Work to complete:
A. Reproduce the glycogen notes from "what does branching" up to and including "pre-existing branch point.", copied word for word.
B. Answer these questions using the glycogen notes:
(i) How many residues long must the original glycogen chain be for the branching enzyme to act?
(ii) Which subunits of phosphorylase kinase are the catalytic ones?
(iii) What binds to the delta subunits when skeletal muscle tissue contracts?

Given passage:


Answer 25

it takes glucose molecule from UDP-glucose and attaches it to growing glycogen chain by the free hydroxyl group on the end of the glycogen chain attacks the newly activated ester bond making a a, 1-4 glycosidic bond. it can only add glucose molecules onto a chain consisting of more than four residues so a primer is necessary

Question 26

what is glycogenin

Answer 26

before glycogen synthase can begin glycogen synthesis glycogenin must create a primer. the primer is a short sequence of glucose residues connected by a 1-4 glycosidic bonds. is is a dimer with 2 identical subunits that creates primer using UDP-gucose molecules. upon synthesis of the primer, glycogen synthase resumes glycogen synthesis

Question 27

why are glycogen branches beneficial

Answer 27

increases the solubility of glycogen inside the cytoplasm (stored in granules). it also increases the terminal (nonreducing) glucose residues, which raises the rate of glycogen synthesis and breakdown.

Question 28

how are branches formed

Answer 28

glycogen branching enzyme detaches a group of seven or more residues containing a terminal group and attaches the group via a 1-6 bond at another location.

Question 29

what does branching enzyme require

Answer 29

that the original glycogen chain is 11+ residues in length. that the group is placed at least 4 residues away from a pre-existing branch point.

Question 30

describe the structure of phosphorylase kinase

Answer 30

it consists of four types of subunits: a, b, y, and d. each type has four subunits as well. the y subunits are the catalytic subunits while the others are regulatory. the beta and delta are ultimately responsible for activating phosphorylase kinase

Question 31

how are beta units activated

Answer 31

hormones are released during times of stress or exertion and phosphorylate the beta units.

Question 32

how are delta subunits activated

Answer 32

when skeletal muscle tissue contracts the calcium ions stored in sarcoplasmic reticulum and binds to the delta subunits. once this happens the phosphorylase kinase is now fully activated (since beta units were already activated)

Saved data entries:
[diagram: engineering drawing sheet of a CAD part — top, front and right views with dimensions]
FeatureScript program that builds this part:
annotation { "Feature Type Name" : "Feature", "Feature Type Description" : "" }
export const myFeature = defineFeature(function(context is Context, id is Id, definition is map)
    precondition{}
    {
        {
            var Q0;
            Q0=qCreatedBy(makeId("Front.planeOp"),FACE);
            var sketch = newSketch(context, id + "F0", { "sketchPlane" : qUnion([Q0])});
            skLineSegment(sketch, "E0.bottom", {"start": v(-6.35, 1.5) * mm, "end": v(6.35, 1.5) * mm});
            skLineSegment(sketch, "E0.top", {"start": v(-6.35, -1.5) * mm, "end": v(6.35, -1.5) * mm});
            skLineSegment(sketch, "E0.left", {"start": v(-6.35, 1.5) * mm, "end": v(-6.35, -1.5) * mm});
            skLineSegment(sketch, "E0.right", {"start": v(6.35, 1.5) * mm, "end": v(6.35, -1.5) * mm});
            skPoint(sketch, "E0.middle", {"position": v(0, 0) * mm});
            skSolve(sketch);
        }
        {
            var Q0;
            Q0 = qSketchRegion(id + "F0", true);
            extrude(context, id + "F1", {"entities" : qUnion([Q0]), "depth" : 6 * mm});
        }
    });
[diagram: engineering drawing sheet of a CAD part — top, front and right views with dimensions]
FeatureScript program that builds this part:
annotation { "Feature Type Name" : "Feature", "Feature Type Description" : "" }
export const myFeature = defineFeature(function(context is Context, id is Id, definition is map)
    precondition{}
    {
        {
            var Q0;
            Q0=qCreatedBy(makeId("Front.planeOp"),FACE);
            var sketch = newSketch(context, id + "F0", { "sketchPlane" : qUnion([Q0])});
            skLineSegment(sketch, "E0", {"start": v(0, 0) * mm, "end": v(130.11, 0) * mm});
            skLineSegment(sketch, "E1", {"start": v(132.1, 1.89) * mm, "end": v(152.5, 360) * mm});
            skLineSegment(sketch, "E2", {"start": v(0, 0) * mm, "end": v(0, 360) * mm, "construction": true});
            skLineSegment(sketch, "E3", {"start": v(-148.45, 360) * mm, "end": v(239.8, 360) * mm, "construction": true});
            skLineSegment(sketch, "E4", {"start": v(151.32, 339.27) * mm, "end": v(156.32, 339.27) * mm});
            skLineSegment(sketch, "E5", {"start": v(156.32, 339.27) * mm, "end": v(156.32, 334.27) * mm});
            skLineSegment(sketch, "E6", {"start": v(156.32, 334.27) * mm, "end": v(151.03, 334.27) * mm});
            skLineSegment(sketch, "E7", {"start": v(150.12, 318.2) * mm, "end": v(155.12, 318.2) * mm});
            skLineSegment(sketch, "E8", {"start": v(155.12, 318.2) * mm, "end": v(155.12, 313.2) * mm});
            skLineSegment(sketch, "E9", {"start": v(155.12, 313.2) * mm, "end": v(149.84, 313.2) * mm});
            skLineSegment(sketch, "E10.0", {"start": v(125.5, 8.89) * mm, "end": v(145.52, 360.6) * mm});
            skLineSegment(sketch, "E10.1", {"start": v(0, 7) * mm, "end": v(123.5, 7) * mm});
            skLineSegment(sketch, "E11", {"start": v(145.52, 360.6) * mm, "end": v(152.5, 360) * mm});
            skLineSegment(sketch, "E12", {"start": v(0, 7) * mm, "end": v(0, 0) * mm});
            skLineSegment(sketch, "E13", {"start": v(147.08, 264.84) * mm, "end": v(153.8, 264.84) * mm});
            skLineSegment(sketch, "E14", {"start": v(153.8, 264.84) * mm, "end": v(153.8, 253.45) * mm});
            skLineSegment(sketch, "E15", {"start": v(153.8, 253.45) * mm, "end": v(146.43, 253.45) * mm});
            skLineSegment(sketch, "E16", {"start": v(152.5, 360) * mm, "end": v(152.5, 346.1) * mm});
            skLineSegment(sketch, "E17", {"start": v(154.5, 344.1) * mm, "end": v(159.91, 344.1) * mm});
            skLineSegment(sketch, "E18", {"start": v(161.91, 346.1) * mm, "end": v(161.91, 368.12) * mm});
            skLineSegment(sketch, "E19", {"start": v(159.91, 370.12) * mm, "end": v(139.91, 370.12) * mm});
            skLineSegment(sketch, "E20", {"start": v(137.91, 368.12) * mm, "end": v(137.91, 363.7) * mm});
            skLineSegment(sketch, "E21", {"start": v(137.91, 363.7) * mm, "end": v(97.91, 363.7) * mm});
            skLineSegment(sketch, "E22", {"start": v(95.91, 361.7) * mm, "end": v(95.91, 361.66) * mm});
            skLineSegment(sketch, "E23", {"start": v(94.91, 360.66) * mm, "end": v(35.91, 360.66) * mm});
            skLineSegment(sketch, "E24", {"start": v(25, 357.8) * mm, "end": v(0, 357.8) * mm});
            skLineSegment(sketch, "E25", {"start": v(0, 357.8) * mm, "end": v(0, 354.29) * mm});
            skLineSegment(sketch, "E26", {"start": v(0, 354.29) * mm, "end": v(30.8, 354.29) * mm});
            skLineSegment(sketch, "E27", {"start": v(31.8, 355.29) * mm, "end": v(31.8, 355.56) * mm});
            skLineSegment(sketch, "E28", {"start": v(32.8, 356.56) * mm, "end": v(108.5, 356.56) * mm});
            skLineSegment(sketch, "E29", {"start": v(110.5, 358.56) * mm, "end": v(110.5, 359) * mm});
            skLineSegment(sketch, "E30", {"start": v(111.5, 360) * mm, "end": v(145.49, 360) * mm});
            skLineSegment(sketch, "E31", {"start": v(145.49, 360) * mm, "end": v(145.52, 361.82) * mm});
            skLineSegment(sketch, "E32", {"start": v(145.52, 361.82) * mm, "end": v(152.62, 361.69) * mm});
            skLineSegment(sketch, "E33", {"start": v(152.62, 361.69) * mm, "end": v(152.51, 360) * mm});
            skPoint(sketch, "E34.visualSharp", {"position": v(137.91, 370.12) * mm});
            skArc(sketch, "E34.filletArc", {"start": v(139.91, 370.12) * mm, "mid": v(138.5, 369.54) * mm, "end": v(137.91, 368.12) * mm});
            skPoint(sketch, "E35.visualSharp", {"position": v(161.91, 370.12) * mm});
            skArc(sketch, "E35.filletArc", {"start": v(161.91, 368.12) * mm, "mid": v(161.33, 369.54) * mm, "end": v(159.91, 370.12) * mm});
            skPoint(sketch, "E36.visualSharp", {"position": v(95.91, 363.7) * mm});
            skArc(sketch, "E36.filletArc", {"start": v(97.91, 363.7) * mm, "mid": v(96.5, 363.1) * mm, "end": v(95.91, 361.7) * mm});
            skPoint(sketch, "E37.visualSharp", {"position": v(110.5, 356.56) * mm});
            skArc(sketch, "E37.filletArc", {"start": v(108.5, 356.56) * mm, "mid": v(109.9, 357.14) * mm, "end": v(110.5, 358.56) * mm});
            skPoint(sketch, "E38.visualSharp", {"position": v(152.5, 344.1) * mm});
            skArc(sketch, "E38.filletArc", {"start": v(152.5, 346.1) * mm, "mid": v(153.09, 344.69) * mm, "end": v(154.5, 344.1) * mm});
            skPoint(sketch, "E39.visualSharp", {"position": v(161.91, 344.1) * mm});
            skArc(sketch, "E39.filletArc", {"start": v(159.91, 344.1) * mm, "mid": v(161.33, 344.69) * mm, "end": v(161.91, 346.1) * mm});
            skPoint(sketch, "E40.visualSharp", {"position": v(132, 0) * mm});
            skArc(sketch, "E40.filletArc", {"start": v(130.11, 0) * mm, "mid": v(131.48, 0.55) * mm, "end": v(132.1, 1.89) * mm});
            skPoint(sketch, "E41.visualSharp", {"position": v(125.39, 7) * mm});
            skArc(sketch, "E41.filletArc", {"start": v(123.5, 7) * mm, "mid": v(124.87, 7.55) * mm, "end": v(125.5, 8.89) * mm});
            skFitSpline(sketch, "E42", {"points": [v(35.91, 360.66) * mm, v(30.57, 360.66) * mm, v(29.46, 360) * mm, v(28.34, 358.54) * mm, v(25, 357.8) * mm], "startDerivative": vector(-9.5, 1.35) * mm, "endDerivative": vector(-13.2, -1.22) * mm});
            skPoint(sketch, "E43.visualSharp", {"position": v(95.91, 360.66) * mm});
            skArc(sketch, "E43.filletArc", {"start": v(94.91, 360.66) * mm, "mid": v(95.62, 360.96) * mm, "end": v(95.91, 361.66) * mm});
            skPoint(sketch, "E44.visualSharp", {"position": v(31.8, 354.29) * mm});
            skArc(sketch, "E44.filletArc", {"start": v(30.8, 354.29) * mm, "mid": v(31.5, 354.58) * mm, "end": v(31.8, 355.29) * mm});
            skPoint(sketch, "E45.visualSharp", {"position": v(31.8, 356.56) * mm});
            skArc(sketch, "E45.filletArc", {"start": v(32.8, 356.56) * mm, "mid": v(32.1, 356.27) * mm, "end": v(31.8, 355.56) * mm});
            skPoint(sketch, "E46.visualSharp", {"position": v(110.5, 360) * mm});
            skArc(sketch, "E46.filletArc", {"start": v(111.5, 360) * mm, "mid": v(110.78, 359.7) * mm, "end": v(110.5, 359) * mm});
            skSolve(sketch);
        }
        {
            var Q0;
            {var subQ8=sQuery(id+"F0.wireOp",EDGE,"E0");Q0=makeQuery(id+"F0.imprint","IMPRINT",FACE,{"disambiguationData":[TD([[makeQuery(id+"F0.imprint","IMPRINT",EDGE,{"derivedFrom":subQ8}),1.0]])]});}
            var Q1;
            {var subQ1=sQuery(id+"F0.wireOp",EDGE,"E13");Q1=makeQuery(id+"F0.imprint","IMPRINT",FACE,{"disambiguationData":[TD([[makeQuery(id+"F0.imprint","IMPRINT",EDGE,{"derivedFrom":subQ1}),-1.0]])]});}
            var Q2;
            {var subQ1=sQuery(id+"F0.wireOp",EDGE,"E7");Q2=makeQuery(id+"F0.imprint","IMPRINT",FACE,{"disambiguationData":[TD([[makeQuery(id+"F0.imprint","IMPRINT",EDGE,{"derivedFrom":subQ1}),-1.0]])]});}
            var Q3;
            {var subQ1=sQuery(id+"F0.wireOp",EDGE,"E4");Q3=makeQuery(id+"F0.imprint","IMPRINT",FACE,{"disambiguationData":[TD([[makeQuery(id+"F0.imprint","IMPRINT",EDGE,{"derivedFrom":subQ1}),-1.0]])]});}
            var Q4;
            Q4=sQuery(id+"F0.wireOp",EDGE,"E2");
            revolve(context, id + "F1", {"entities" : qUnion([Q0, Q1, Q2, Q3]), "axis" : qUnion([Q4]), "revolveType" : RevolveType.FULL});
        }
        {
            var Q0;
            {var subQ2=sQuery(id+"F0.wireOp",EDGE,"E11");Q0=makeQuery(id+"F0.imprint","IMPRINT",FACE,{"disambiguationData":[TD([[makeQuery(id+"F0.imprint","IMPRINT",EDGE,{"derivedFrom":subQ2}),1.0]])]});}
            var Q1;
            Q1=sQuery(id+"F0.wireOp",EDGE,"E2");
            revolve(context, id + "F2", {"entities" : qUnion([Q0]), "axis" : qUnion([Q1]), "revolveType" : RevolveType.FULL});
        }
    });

Exercise results:
A.
what does branching enzyme require

Answer 29

that the original glycogen chain is 11+ residues in length. that the group is placed at least 4 residues away from a pre-existing branch point.

B.
(i) 11 or more residues
(ii) The y subunits
(iii) Calcium ions